NEW YORK (AP) — A naked man wielding a handgun in a New York City apartment building shot at a police officer, striking his bulletproof vest, before officers killed the man in a hail of gunfire, police said Thursday. The announcement came amid speculation about another case of friendly fire, the cause of two officer deaths this year.
Security video of the hallway clash early Wednesday in Harlem shows Officer Christopher Wintermute in a wild standoff with the man, identified by police as 29-year-old Victor Hernandez, the apartment building’s superintendent and the son of an NYPD officer. In a short clip released by police, both men are seen with guns drawn before Wintermute falls to the ground.
Deputy Chief Kevin Maloney, of the NYPD’s Force Investigation Division, said ballistics tests linked the bullet that hit Officer Christopher Wintermute’s vest to Hernandez’s gun — a 9mm semiautomatic pistol that dropped to the floor moments later as he struggled with the officer. The shot damaged Wintermute’s body-worn camera, but the vest saved him from serious harm or death.
As they continued to fight, Hernandez punched Wintermute in the face and tried to grab the officer’s gun, Maloney said. Wintermute and two other officers opened fire, shooting a total of 17 times and striking Hernandez 10 times, Maloney said.
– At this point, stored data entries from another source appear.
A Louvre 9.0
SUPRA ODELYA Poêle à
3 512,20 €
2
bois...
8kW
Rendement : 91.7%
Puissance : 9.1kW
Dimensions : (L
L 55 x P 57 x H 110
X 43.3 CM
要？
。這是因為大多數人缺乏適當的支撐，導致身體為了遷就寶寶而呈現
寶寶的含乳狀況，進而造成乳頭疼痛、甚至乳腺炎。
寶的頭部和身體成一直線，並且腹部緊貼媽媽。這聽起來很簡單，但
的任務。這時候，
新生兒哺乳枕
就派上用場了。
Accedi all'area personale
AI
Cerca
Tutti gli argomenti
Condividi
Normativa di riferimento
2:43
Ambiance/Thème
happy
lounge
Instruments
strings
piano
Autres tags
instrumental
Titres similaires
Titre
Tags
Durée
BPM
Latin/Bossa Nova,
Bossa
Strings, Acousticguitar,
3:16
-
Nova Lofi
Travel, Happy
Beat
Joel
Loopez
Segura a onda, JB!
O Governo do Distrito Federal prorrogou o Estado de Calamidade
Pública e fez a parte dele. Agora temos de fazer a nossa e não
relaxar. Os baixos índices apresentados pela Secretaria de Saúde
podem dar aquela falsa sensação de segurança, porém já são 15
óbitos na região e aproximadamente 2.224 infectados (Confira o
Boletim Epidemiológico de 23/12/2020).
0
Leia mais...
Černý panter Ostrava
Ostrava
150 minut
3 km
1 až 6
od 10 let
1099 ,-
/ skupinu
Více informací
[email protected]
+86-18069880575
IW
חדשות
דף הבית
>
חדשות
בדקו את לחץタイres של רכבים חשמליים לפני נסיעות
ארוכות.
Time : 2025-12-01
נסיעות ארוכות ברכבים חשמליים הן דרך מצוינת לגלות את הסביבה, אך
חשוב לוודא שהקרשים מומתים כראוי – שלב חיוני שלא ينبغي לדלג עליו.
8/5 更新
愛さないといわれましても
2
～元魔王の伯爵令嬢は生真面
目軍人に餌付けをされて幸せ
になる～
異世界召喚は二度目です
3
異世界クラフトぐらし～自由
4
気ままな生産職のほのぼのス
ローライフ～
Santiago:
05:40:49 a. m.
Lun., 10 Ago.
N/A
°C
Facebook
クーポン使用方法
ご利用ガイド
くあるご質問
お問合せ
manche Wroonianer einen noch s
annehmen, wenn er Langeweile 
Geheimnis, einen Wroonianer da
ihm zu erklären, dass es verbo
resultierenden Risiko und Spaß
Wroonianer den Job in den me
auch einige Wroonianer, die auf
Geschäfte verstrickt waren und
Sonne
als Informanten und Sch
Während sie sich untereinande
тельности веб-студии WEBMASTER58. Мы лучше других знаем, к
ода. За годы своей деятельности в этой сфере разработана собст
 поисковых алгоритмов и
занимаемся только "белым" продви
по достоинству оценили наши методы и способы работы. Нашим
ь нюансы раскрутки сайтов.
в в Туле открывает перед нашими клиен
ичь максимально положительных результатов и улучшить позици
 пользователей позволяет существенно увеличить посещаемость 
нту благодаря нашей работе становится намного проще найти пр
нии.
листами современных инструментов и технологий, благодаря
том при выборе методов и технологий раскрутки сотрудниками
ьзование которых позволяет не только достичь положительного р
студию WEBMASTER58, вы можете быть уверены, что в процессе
Wintermute was treated at a hospital and released the same day.
Hernandez’s mother, a police officer, called for an independent investigation into her son’s death. The NYPD says Manhattan DA’s office will review the shooting.
Eight uniformed officers responded to the apartment building shortly before 2 a.m. after a resident called 911 about a neighbor who was harassing her and acting erratically.
Hernandez, who had a history of domestic violence arrests, had been banging on a woman’s door and breaking glass, police said. He then retreated down a hallway and assumed a shooting position for two or three minutes before Wintermute encountered him, Maloney said.
It was the fourth shooting — third fatal — by New York police officers in a nine-day span. So far this year, NYPD officers have fired their guns on 47 occasions, killing 10 people. Last year, the department achieved a record low of 27 shootings resulting in 4 deaths and 8 injuries.
“We certainly have had a recent uptick in the number of officer-involved shootings,” Maloney said, adding that the latest incidents would be reviewed for possible adjustments to officer training.
On Oct. 14, police fatally shot an armed man in Brooklyn as he fired a gun at another man. Hours later, officers wounded an armed man on a subway platform in the Bronx. On Oct. 17, a sergeant shot and killed a motorist in the Bronx who police say struggled violently with officers after he was pulled over for not wearing a seat belt.
In the Harlem shooting, Maloney said there wasn’t time to call in specialized units that deal with emotionally disturbed people. Hernandez wasn’t holed up in an apartment and was an immediate threat to Wintermute by pointing a gun at him and firing, Maloney said.
Police initially said they weren’t sure who shot Wintermute, fueling speculation that he may have been struck by another officer’s bullet.
In September, Officer Brian Mulkeen was fatally struck by two police bullets while struggling with an armed man in the Bronx. In February, Detective Brian Simonsen was hit once in the chest and killed by crossfire as he and six other officers fired at a robbery suspect armed with a fake handgun in Queens.